Entrevisto a Rivero frente a una mesa de piedra dura florentina del siglo xix con marquetería de lapislázuli y fósiles. Junto a mi grabadora hay una caja poblana de 1730 con esgrafiado de hueso, carey y clavos de plata.

—¿En el caso de Adán y Eva fue víctima de un vendedor de arte robado, a quien usted le compró la obra?

—Yo no la vendí, apenas estuvo metidita mi mano. Es una cosa delicada. Si puedes brincarla, mejor.

—Gente del museo de San Diego dice que fue usted.

—Dicen que fui uno de los agentes.

—¿Le fue complicado venderla al museo?

—No.

—¿No?

—No, si tienes la pieza y el museo el interés: en todos los museos hay agujeros que cubrir para seguir el guion museográfico.

—¿No se imaginó que era robada?

—¿Cómo imaginarme, cómo saberlo?

—¿Cual fue su papel en la venta de Adán y Eva?

—Se recuperó la pieza, qué bueno que está en su lugar original.

En un fax que me envió semanas después de la entrevista, Rivero indicó: “El año pasado un juez de distrito resolvió que no existen elementos de prueba que acrediten mi probable responsabilidad en el robo de la pieza Adán y Eva, criterio que fue corroborado por un tribunal unitario de circuito (...) Puedo afirmar categóricamente que no he robado esta pieza”. Sus abogados secundaron el dicho del coleccionista y mostraron extractos de la resolución perteneciente a la causa penal 1962006 del juez primero de distrito.
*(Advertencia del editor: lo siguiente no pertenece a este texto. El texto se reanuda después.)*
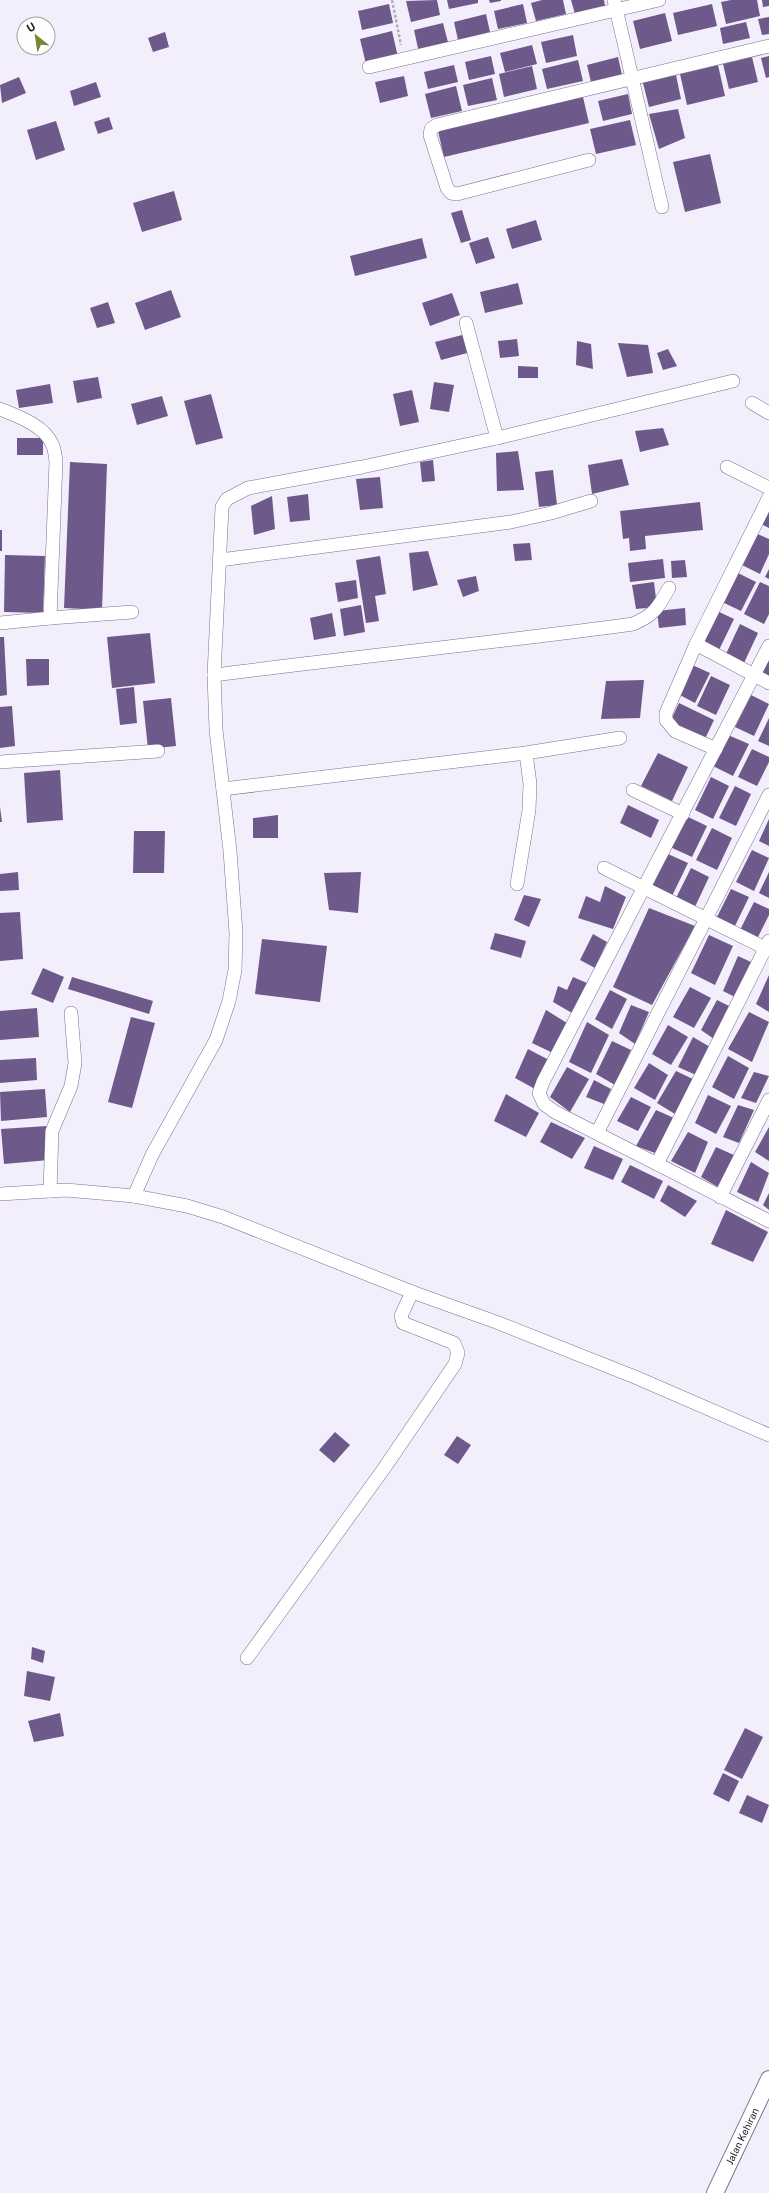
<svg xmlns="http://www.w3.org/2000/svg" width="769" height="2193" font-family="'Public Sans',sans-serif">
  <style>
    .building { fill: #6e598b }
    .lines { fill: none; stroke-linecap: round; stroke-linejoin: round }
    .minor-casing { stroke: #7b708c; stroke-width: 14 }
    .tertiary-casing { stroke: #7b708c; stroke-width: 18 }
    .path { stroke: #b1acb8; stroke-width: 2.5; stroke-dasharray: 3 2; stroke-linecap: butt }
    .minor { stroke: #fff; stroke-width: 13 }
    .tertiary { stroke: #fff; stroke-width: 16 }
    .labels { text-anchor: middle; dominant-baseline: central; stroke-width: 4; stroke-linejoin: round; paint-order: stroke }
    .street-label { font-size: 10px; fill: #1a1520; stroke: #fefefe }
  </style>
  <rect width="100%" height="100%" fill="#f3eefb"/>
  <g class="building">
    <path d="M 437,0 L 440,15 L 411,22 L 406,1 Z"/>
    <path d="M 447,0 L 478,0 L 478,3 L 449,9 Z"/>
    <path d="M 489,0 L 501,0 L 501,1 L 490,3 Z"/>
    <path d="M 542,0 L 563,0 L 566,14 L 536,21 L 531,3 Z"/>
    <path d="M 571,0 L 604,0 L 605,6 L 575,14 Z"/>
    <path d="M 731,0 L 757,0 L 760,16 L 726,24 L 721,2 Z"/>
    <path d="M 762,0 L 769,0 L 769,6 L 763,7 Z"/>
    <path d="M 389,4 L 393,23 L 362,30 L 358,11 Z"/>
    <path d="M 523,4 L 527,23 L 498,29 L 494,11 Z"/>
    <path d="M 712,4 L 717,26 L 678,35 L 673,13 Z"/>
    <path d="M 665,13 L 672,41 L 640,49 L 633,21 Z"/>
    <path d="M 486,14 L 490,32 L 458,40 L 454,22 Z"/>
    <path d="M 769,17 L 769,34 L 762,35 L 758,19 Z"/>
    <path d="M 746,22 L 750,38 L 723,44 L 720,28 Z"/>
    <path d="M 443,23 L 449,46 L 419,53 L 414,30 Z"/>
    <path d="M 392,31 L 398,57 L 366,64 L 360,39 Z"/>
    <path d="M 165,32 L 169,47 L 153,52 L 148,38 Z"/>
    <path d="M 573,35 L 577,56 L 546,63 L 541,42 Z"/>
    <path d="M 532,45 L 537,64 L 505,72 L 500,53 Z"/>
    <path d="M 491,56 L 495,74 L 469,80 L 465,62 Z"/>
    <path d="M 769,56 L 769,77 L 766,78 L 761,58 Z"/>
    <path d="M 618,57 L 622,75 L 591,82 L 587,65 Z"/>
    <path d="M 752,57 L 758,82 L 729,89 L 723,64 Z"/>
    <path d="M 578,60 L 583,81 L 547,89 L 542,69 Z"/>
    <path d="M 454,65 L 458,82 L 428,89 L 424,72 Z"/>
    <path d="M 718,65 L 725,96 L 687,105 L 680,74 Z"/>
    <path d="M 532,66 L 537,89 L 504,97 L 499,74 Z"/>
    <path d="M 676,75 L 681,99 L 649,107 L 643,83 Z"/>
    <path d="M 404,76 L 408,96 L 380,103 L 375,82 Z"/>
    <path d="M 19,77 L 26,93 L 2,103 L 0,85 Z"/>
    <path d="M 492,78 L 497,100 L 468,106 L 463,85 Z"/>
    <path d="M 96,82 L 101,97 L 74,106 L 70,91 Z"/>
    <path d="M 456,86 L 462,111 L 431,118 L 425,94 Z"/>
    <path d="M 628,94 L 632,114 L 603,121 L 598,101 Z"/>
    <path d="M 583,97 L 589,123 L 444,157 L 438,131 Z"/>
    <path d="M 678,109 L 685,138 L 659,149 L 649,114 Z"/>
    <path d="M 109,117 L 113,129 L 98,134 L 94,122 Z"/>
    <path d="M 630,120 L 636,145 L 596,154 L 590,129 Z"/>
    <path d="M 56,121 L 65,150 L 36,160 L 27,130 Z"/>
    <path d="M 710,154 L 721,203 L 685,212 L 673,162 Z"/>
    <path d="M 174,191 L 182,220 L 142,232 L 133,203 Z"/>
    <path d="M 462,210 L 471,240 L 461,243 L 451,213 Z"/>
    <path d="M 536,220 L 542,240 L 512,249 L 506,229 Z"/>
    <path d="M 488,237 L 495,258 L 476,264 L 469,243 Z"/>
    <path d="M 422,238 L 427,258 L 355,276 L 350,256 Z"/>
    <path d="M 518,283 L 523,304 L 485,313 L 480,292 Z"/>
    <path d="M 171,290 L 181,317 L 145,330 L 135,303 Z"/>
    <path d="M 452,293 L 460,315 L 430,326 L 422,303 Z"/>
    <path d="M 108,302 L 115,323 L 97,328 L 90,308 Z"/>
    <path d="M 466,334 L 471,352 L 441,360 L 435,342 Z"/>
    <path d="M 517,339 L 519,356 L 500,358 L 498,341 Z"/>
    <path d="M 577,341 L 591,344 L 593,369 L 576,365 Z"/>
    <path d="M 618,343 L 648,345 L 653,373 L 627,377 Z"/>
    <path d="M 668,349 L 677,366 L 663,370 L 657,353 Z"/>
    <path d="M 518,366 L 538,367 L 538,378 L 518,378 Z"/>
    <path d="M 98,377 L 102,398 L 77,403 L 73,381 Z"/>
    <path d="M 434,382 L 454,385 L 449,412 L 430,409 Z"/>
    <path d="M 50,384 L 53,403 L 19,408 L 16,390 Z"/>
    <path d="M 412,390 L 419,422 L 400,426 L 393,394 Z"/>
    <path d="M 211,394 L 223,438 L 196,445 L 184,401 Z"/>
    <path d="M 162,396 L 168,416 L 137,425 L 131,404 Z"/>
    <path d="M 663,428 L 669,445 L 640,452 L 635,431 Z"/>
    <rect x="17" y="438" width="26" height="17"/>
    <path d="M 518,451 L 524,490 L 497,491 L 496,453 Z"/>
    <path d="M 622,459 L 629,485 L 592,494 L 588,465 Z"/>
    <path d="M 433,460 L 435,481 L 422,482 L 420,462 Z"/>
    <path d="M 70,462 L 107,464 L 102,610 L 64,608 Z"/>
    <path d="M 553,470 L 557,505 L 539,507 L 535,472 Z"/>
    <path d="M 380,477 L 383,508 L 360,510 L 356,479 Z"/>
    <path d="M 308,494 L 310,520 L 290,522 L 287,497 Z"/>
    <path d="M 272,496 L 275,529 L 254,535 L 251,506 Z"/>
    <path d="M 700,502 L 703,530 L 645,536 L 646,549 L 630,551 L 629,538 L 623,539 L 620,511 Z"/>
    <path d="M 769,503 L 769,528 L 759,523 Z"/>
    <rect x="0" y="530" width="2" height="21"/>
    <path d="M 755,533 L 769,539 L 769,554 L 760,574 L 740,564 Z"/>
    <path d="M 530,543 L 532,560 L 515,561 L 513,544 Z"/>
    <path d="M 428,551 L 438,585 L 413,591 L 409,553 Z"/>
    <path d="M 5,555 L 45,556 L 43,613 L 4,612 Z"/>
    <path d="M 380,556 L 386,594 L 375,596 L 379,621 L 366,623 L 356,560 Z"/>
    <path d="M 663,559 L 665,578 L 630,582 L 628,563 Z"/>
    <path d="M 685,560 L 687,577 L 672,578 L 671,561 Z"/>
    <path d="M 769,569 L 769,579 L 765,577 Z"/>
    <path d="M 734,571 L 756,582 L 741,611 L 720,601 Z"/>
    <path d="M 476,576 L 479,591 L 463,597 L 457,580 Z"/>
    <path d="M 356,580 L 358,598 L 338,602 L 335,583 Z"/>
    <path d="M 654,582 L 657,607 L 636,609 L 632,585 Z"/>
    <path d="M 760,582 L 769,586 L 769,614 L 764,624 L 744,614 Z"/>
    <path d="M 361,605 L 365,632 L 344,636 L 340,609 Z"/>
    <path d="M 685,608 L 686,625 L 659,628 L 657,611 Z"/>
    <path d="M 715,610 L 734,619 L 718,652 L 699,643 Z"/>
    <path d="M 332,613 L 336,636 L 314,640 L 310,618 Z"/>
    <path d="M 740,624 L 758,633 L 743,665 L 725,656 Z"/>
    <path d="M 150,633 L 155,683 L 112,688 L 107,637 Z"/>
    <path d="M 0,637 L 4,637 L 7,695 L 0,696 Z"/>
    <path d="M 769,654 L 769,681 L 758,675 Z"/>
    <path d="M 26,659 L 49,659 L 49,685 L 27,686 Z"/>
    <path d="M 690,664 L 710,673 L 695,703 L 676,693 Z"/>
    <path d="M 711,676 L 730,685 L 716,715 L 697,706 Z"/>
    <path d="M 644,680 L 640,718 L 601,719 L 606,681 Z"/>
    <path d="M 134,687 L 137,723 L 120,725 L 116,689 Z"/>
    <path d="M 751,695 L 769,704 L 754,736 L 735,727 Z"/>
    <path d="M 171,698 L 176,746 L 148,749 L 143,701 Z"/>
    <path d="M 679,703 L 714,720 L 704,741 L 669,724 Z"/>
    <path d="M 12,706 L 15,746 L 0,748 L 0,707 Z"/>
    <path d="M 769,718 L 769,746 L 758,741 Z"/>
    <path d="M 728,735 L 749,744 L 733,776 L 713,766 Z"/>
    <path d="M 752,749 L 769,757 L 769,762 L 757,786 L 738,777 Z"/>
    <path d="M 658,753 L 688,767 L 672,801 L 641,786 Z"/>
    <path d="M 60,770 L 63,820 L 27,823 L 24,773 Z"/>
    <path d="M 711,777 L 729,786 L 713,819 L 695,810 Z"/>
    <path d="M 735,786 L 751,794 L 736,826 L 719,818 Z"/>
    <path d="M 628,805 L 659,820 L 651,838 L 620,823 Z"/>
    <path d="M 0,807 L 2,822 L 0,822 Z"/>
    <path d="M 278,815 L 278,838 L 253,838 L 253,818 Z"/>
    <path d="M 686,816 L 707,826 L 692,857 L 670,847 Z"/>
    <path d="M 769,819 L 769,846 L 759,841 Z"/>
    <path d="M 712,828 L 732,838 L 717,870 L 696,860 Z"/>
    <path d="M 134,831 L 165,831 L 164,873 L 133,873 Z"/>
    <path d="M 752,850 L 769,858 L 754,891 L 736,882 Z"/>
    <path d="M 668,854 L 688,863 L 672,896 L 652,887 Z"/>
    <path d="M 691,868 L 709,877 L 694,909 L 675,900 Z"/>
    <path d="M 18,872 L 19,890 L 0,891 L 0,874 Z"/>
    <path d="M 361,872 L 358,913 L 329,910 L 324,873 Z"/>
    <path d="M 769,872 L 769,898 L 759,893 Z"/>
    <path d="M 605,886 L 626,897 L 613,929 L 578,918 L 586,896 L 600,902 Z"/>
    <path d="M 731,889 L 749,897 L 733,930 L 715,921 Z"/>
    <path d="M 524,895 L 541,899 L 529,927 L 514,920 Z"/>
    <path d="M 754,902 L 769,909 L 769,915 L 756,941 L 739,932 Z"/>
    <path d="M 649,908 L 695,926 L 652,1005 L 613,987 Z"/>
    <path d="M 20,912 L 23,959 L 0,961 L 0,913 Z"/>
    <path d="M 495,933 L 526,941 L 521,958 L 490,949 Z"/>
    <path d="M 593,934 L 607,942 L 595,968 L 580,960 Z"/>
    <path d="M 709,935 L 733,946 L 715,985 L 691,973 Z"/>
    <path d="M 262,939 L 327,946 L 320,1002 L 255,994 Z"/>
    <path d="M 738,956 L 751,962 L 735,997 L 723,991 Z"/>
    <path d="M 43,968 L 64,977 L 53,1003 L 31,994 Z"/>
    <path d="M 769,975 L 769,1012 L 756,1004 Z"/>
    <path d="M 72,977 L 153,1001 L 149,1014 L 68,989 Z"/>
    <path d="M 573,977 L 587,983 L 572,1013 L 553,1002 L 558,986 L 567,990 Z"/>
    <path d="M 690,987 L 711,998 L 694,1028 L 673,1017 Z"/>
    <path d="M 610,990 L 627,999 L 612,1029 L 595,1019 Z"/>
    <path d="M 717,1000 L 731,1007 L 714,1039 L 701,1030 Z"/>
    <path d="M 631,1005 L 649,1012 L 635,1044 L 619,1033 Z"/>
    <path d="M 37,1008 L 39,1037 L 0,1040 L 0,1011 Z"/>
    <path d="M 546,1010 L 567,1023 L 553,1053 L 532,1043 Z"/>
    <path d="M 749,1012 L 769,1022 L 752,1062 L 728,1049 Z"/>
    <path d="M 131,1017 L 155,1023 L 132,1108 L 108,1102 Z"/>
    <path d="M 587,1022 L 609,1035 L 591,1073 L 569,1062 Z"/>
    <path d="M 668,1025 L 688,1037 L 671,1065 L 652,1054 Z"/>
    <path d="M 693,1037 L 710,1047 L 696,1075 L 678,1067 Z"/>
    <path d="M 612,1041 L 631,1050 L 615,1085 L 596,1074 Z"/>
    <path d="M 528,1049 L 549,1060 L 535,1089 L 515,1078 Z"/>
    <path d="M 728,1056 L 749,1068 L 734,1099 L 712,1087 Z"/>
    <path d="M 36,1058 L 37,1080 L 0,1083 L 0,1060 Z"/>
    <path d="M 649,1063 L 668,1075 L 655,1100 L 634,1088 Z"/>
    <path d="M 567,1067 L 589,1079 L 570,1112 L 550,1097 Z"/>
    <path d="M 676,1071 L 695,1080 L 675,1114 L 657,1103 Z"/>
    <path d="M 754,1072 L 769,1076 L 756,1103 L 741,1098 Z"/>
    <path d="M 594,1080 L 611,1089 L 604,1104 L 586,1097 Z"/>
    <path d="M 45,1089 L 47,1117 L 1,1121 L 0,1092 Z"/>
    <path d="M 506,1094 L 539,1113 L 526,1137 L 494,1121 Z"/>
    <path d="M 708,1095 L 731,1106 L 716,1134 L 695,1123 Z"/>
    <path d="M 631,1097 L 651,1107 L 638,1131 L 617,1121 Z"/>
    <path d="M 738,1105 L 754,1110 L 739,1143 L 723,1137 Z"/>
    <path d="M 656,1110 L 674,1118 L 655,1153 L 636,1146 Z"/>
    <path d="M 551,1122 L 585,1138 L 572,1159 L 540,1142 Z"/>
    <path d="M 47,1126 L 49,1160 L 4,1164 L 1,1129 Z"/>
    <path d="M 769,1127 L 769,1161 L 755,1152 Z"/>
    <path d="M 688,1132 L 708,1142 L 695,1173 L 671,1161 Z"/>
    <path d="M 594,1146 L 623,1159 L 613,1180 L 584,1168 Z"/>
    <path d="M 716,1147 L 736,1156 L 718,1187 L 701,1177 Z"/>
    <path d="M 751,1162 L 769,1173 L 758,1202 L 737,1192 Z"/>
    <path d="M 630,1165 L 663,1181 L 654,1199 L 621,1182 Z"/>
    <path d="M 668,1185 L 697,1201 L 685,1217 L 660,1201 Z"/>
    <path d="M 769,1193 L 769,1210 L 763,1205 Z"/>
    <path d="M 726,1210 L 768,1232 L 753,1262 L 711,1244 Z"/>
    <path d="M 335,1432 L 350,1445 L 334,1463 L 319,1450 Z"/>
    <path d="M 457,1436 L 471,1445 L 458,1464 L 444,1455 Z"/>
    <path d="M 32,1647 L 45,1651 L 43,1663 L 31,1659 Z"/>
    <path d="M 27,1671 L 55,1677 L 50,1701 L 24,1696 Z"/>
    <path d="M 60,1713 L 64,1736 L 34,1742 L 28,1721 Z"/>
    <path d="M 745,1728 L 763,1737 L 742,1779 L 724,1770 Z"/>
    <path d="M 723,1773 L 739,1781 L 729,1802 L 713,1794 Z"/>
    <path d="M 747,1795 L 769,1805 L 762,1823 L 739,1813 Z"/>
  </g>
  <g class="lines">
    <defs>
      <g id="minor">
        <path d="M 614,0 L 662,207"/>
        <path d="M 369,67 L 659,0"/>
        <path d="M 589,160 L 457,194 L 451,193 L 447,188 L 430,135 L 431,129 L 437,125 L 769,46"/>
        <path d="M 466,323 L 497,438"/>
        <path d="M 752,403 L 769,413"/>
        <path d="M 0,409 C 17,416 44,425 52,444 C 55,449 55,456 56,462 L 50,618 L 0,623"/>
        <path d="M 727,467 L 769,488"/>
        <path d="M 769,497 L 696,644 L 769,683"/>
        <path d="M 220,560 L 511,522 L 551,513 L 591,501"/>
        <path d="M 50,618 L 132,612"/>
        <path d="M 696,644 L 666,713 L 666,720 L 675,731 L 716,749"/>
        <path d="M 769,646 L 543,1082 L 539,1093 L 544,1104 L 555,1112 L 769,1221"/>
        <path d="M 214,675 C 353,657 493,643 633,624 C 654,615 658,608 669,588"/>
        <path d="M 0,762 L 158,751"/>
        <path d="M 223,789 L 526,753 L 620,738"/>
        <path d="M 633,790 L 683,814"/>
        <path d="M 604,868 L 769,950"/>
        <path d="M 517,884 L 529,810 L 530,784 L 526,753"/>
        <path d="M 597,1133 L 769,795"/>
        <path d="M 657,1164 L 769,941"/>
        <path d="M 50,1191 L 52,1131 L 71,1086 L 75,1063 L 71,1013"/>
        <path d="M 0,1194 L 66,1190 L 134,1196 L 187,1206 L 223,1217 L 412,1292 L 496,1322 L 635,1377 L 769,1435"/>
        <path d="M 134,1196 L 152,1155 L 216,1040 L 229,1001 L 235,970 L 236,933 L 230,851 L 216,730 L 214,675 L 222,507 L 227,499 L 248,488 L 362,467 L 497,438 L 733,381"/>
        <path d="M 720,1197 L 769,1100"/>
        <path d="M 247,1658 L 385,1467 L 455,1364 L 458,1353 L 454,1343 L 403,1323 L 401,1316 L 412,1292"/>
      </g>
      <path id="tertiary" d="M 715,2193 L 769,2079"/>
    </defs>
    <use href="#minor" class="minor-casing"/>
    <use href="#tertiary" class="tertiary-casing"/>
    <path class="path" d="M 392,0 L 401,45"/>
    <use href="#minor" class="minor"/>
    <use href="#tertiary" class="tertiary"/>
  </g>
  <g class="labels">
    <g class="street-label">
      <text transform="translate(742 2136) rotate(-64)">Jalan Kehiran</text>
    </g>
  </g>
  <g transform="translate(36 36) rotate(330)"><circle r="19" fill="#fefefe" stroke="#a3a1a5"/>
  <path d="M0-3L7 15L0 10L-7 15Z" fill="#798533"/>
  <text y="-6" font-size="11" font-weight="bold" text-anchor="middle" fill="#1a1520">U</text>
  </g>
</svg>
Sin embargo, el 30 de mayo la PGR me proporcionó el oficio DGPDSC/UEAI/2347/2007, en el que aclara que la averiguación previa aún está “en trámite”.

inspiración divina

Antes de viajar a Estados Unidos, Adán y Eva arrojados del paraíso era una desgracia. En doscientos setenta y dos años nadie le restauró un milímetro. Un tamiz café-verdoso imposibilitaba identificar más de dos o tres de los casi cien animales (aves, mamíferos y reptiles) que rodeaban al primer hombre y la primera mujer. La espinilla de Eva tenía una rotura. La cabeza de la serpiente, una fractura triangular. Y el tiempo dejó en la miseria al caballo principal: corroído el lienzo, en lugar de su cabeza y patas se veía la base almagre sobre la cual el pintor creó la escena.

Para colmo, la brutal incisión con la que el ladrón cortó la pintura dejó en el bastidor la mitad del rostro de Dios, parte del manto de san Miguel, un pie de Adán y los cuerpos de tres pollos que miraban atentos a los dos primeros seres humanos de la Tierra.

En tales condiciones, ningún museo hubiera comprado la obra. No obstante, enviarlo a un restaurador profesional implicaba un severo gasto y una laboriosa indagación histórica. La solución era cederla a un buen pintor.